We do not need to have the fears we sometimes associate with James 1:6-8. We can take comfort in the knowledge that mind-wandering and normal doubts and fears, while they are undesirable and should be rooted out, are not really what James has in mind. He is warning against double-mindedness. Double-mindedness requires knowing God's law and making a premeditated effort to subvert it and then justify the behavior.
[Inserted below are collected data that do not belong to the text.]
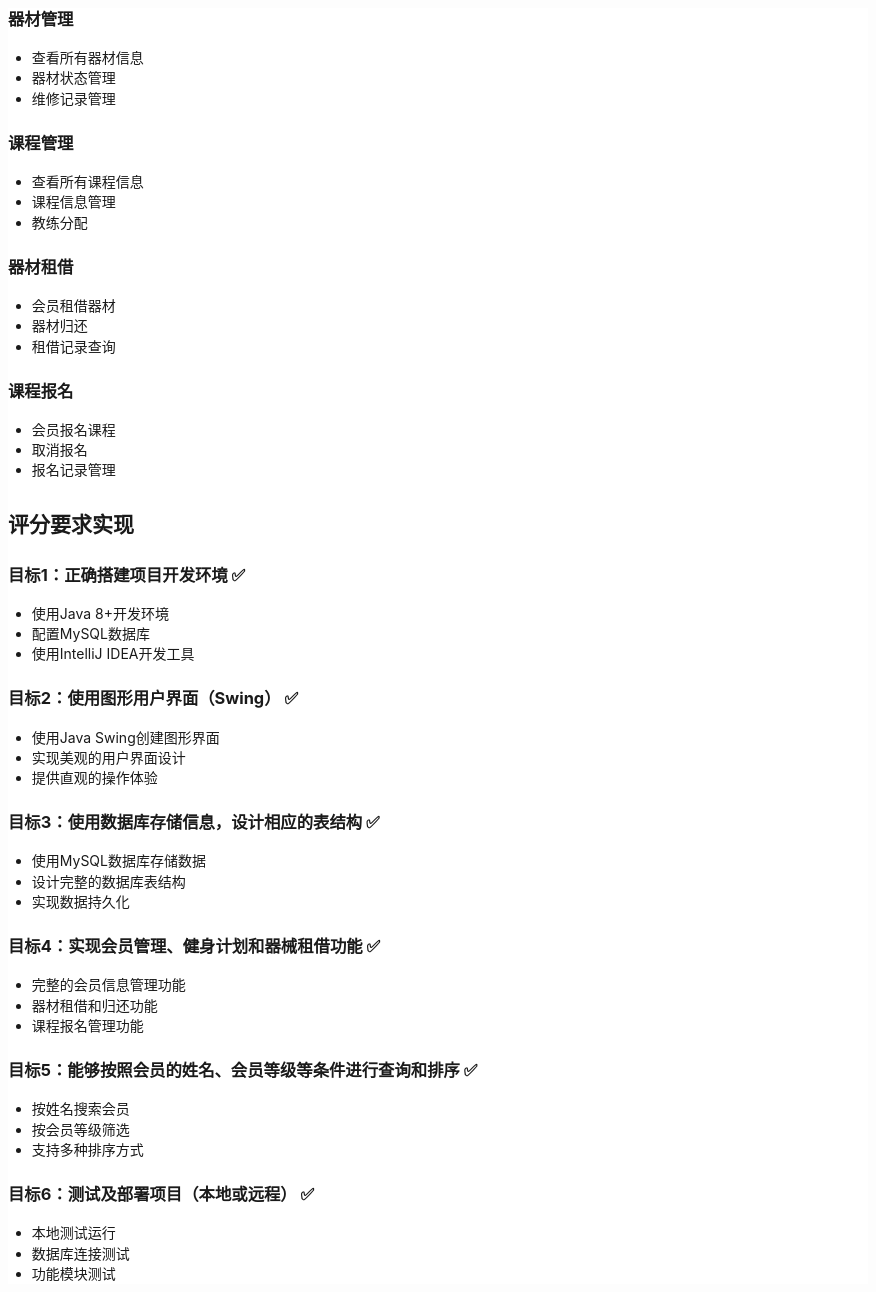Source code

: ### 器材管理
- 查看所有器材信息
- 器材状态管理
- 维修记录管理

### 课程管理
- 查看所有课程信息
- 课程信息管理
- 教练分配

### 器材租借
- 会员租借器材
- 器材归还
- 租借记录查询

### 课程报名
- 会员报名课程
- 取消报名
- 报名记录管理

## 评分要求实现

### 目标1：正确搭建项目开发环境 ✅
- 使用Java 8+开发环境
- 配置MySQL数据库
- 使用IntelliJ IDEA开发工具

### 目标2：使用图形用户界面（Swing） ✅
- 使用Java Swing创建图形界面
- 实现美观的用户界面设计
- 提供直观的操作体验

### 目标3：使用数据库存储信息，设计相应的表结构 ✅
- 使用MySQL数据库存储数据
- 设计完整的数据库表结构
- 实现数据持久化

### 目标4：实现会员管理、健身计划和器械租借功能 ✅
- 完整的会员信息管理功能
- 器材租借和归还功能
- 课程报名管理功能

### 目标5：能够按照会员的姓名、会员等级等条件进行查询和排序 ✅
- 按姓名搜索会员
- 按会员等级筛选
- 支持多种排序方式

### 目标6：测试及部署项目（本地或远程） ✅
- 本地测试运行
- 数据库连接测试
- 功能模块测试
Double-mindedness did not apparently apply to Uzzah, who broke God's law in ignorance or foolishness (II Samuel 6:6-7). However, it does apply to Saul, whom God ordered to destroy the Amalekites totally, but only accomplished 80% of his objectives (I Samuel 15). When confronted with his compromise, Saul makes a whole series of excuses. Excuses and alibis are the defense mechanisms used by double-minded people. If we put sin out of our lives as soon as we find it, or as soon as it is pointed out to us, we do not have to worry about making and remembering excuses or alibis.

Double-mindedness occurs when we harbor a sin and still appear to live God's way. Tares, during their formative (immature) period, look just like wheat, yet mature wheat and tares do not look the same (Matthew 13:30). Over time, the tare is exposed because it does not mature like the wheat. So a double-minded "Christian" will become obvious by his lack of fruit and worldly, hypocritical attitude and behavior. Interestingly, God leaves the tares among the wheat ultimately to benefit the wheat.

A double-minded person cannot have God's Holy Spirit within him (Romans 8:5, 8-9; Galatians 5:16-17). Jesus says we cannot serve two masters because our allegiance will really be to one or the other (Matthew 6:24). One cannot be a double agent with the world and a member of God's church (II Corinthians 6:17-18; I John 2:15-17).

God demands that we choose one way or the other—but not straddle the fence. We cannot have it both ways. Unless in the battle between the spirit and the flesh we throw down the gauntlet in favor of our spiritual selves, we run the risk of being torn to pieces psychologically and emotionally.

Recall Psalm 119:113: "I hate the double-minded, but I love Your law." Notice that the antidote to double-mindedness is yielding to God's law. Wholeness and singleness of purpose are the result of keeping God's law through the power of Christ working in us. As our Lord reminds us in His Sermon on the Mount, "The lamp of the body is the eye. If therefore your eye is good [single, KJV; focused, directed], your whole body will be full of light" (Matthew 6:22).

David F. Maas
Spiritual Double Agents

1 Peter 2:1-2

Following I Peter 2:1, in which he admonishes us to rid ourselves of the fruits of spiritual junk food, Peter lists evidence of a mind afflicted with a poor spiritual diet. Malice is ill will, the desire to inflict pain. Deceit is lying or crafty, seductive, and slanderous activity. Hypocrisy is pretending to be what one is not. Envy is the strong desire to possess what belongs to another. Evil speaking is using the tongue to gossip, deceive others, or destroy reputations.

Peter proceeds to encourage us to crave God's Word just as a baby craves milk. He is not encouraging us to desire elementary spiritual food but emphasizing the energy we should exert to get good spiritual food. Babies demand milk as if their very life hangs in the balance at each feeding.

The apostle calls God's Word pure, meaning uncontaminated, unpolluted by fraud or deceit. God's Word is truth (John 17:17). David says that God's Word is refined seven times (Psalm 12:6). Truly, Peter is teaching us that God's Word promotes spiritual growth and good health just as good food can do physically.

In using milk as a metaphor, Peter is in no way chiding people as Paul does in Hebrews 5:12-14. The former uses milk simply as a nourishing food because his emphasis is on desire, not depth. Paul uses milk as a metaphor for elementary because he wants to shock the Hebrews into comprehending how far they had slipped from their former state of conversion.